For a rigorous, almost mathematically precise training plan, you can’t beat interval training. For similar results with a lot more fun and spontaneity, fartlek training offers a great alternative.
Fartlek was developed in the mid-1930s by a Swedish coach named Gösta Holmér. The word always provokes a giggle from English speakers. Translated from the original Swedish, it means “speed play.”
The “play” aspect of fartlek running is what separates it from other training methods. To be clear, this isn’t the type of play enjoyed by three-year-olds splashing with rubber duckies in a bathtub. There’s no free lunch in running. No training program produces results without serious dedication and application, not to mention lots of sweat.
Instead, with fartlek training, you run as hard as you want for as long (or as short) as you want, and only when you feel like it. Then you slow down or walk until you feel like going at it again. This is very different from interval training, where workouts are planned before you start running and there’s a prescribed distance and time for everything.
The great Swedish runners of the 1930s and 1940s conducted their fartlek workouts on soft, undulating pine-forest trails. They might begin one fast burst at the foot of a hill, or at the large boulder where the trail curved. The burst would continue until the runner felt it was time to stop. The distance didn’t matter, the time didn’t matter. The Swedes ran according to spontaneous effort, and felt that the pristine natural surroundings assisted them.
When Gunder Hägg and Arne Andersson set six world records for the mile in the early 1940s, the value of Swedish fartlek training was demonstrated. Soon athletes from Great Britain, Australia, New Zealand, and other British Commonwealth countries began to follow the fartlek program. They believed the free, undisciplined approach meshed well with the human spirit, while also connecting runners to trails, forests, and the natural environment. Man and nature combined. Who could improve upon it?
The beauty of fartlek running is its flexibility. You run slow and fast, slow and fast, as your soul and motivation direct you. While a Swedish pine forest can’t be beat as a training locale, you can also do fartlek on a long, straight US highway.
In this way fartlek becomes interval training, only without the stopwatch and clipboard. Fartlek is unscripted speed work, and capable of producing significant results. It remains one of the world’s favorite and most proven training systems.
Use the whole environment: Interval training is done on a flat, fast track. Fartlek training takes place in the real world, full of all its warts, wobbles, and natural landmarks. Run uphills, downhills, and sprints to the tree with the recently broken limb. Recover for 30 seconds, 3 minutes, or even 10 minutes. Go as you please. No two workouts could or should ever be the same.

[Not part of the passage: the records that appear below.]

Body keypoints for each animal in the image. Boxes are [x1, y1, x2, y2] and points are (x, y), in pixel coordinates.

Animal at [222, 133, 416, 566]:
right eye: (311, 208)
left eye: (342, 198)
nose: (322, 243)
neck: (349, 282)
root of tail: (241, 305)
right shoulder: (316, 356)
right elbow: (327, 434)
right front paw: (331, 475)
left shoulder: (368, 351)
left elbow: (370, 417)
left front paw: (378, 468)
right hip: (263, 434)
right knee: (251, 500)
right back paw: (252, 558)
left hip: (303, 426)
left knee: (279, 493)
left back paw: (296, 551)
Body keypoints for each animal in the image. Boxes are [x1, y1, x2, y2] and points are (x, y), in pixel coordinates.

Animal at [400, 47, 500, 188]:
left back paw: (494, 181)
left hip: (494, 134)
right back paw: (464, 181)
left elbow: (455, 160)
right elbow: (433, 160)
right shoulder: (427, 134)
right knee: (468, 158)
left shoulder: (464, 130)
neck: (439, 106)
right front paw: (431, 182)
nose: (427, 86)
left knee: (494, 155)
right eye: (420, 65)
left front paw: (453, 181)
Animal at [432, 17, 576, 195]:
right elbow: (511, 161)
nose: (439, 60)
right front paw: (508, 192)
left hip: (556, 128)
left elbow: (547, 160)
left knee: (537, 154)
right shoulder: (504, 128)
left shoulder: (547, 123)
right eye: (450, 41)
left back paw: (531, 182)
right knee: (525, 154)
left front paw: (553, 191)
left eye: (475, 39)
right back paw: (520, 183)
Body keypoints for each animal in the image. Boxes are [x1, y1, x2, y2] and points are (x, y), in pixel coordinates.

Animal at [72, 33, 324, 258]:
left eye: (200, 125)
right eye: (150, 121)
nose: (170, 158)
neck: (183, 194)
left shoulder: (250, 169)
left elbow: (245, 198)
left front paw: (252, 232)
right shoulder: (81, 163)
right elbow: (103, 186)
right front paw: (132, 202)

Run short, run long: The best fartlek workouts are also the most varied. Run some very short, fast surges—much faster than you would normally run in 5K races, for example. Go longer on other surges, and use another pace, say your half-marathon or marathon pace.
You don’t have to alternate short and long in a specific formula. Mix them together however you want, or do a few more short bursts one day of the week, and a few more long pickups on another day. Don’t strive to do the same fartlek routine as the week before so you can compare total times. Throw comparisons out the window.
Go green: I have actually done fartlek training on the side of long, straight highways, as mentioned above. When circumstances force me to run alongside highways, this is how I make workouts more tolerable. But parklands are much more inspiring. I recommend you do fartlek workouts in your favorite green space. Treat yourself—it’s worth it.
I have noticed that fartlek running includes so much inherent variety that I can enjoy multiple laps of the same looping path. Normally I never do this. I get bored much too soon. But when I do a fartlek session in my favorite local park, I normally retrace the same 1.5-mile loop four times. It just happens to be the best, grassiest, smoothest, most rolling loop in the vicinity. Despite the repetitions, I find that time passes quickly, because I am doing different fartlek bursts at different parts of each loop.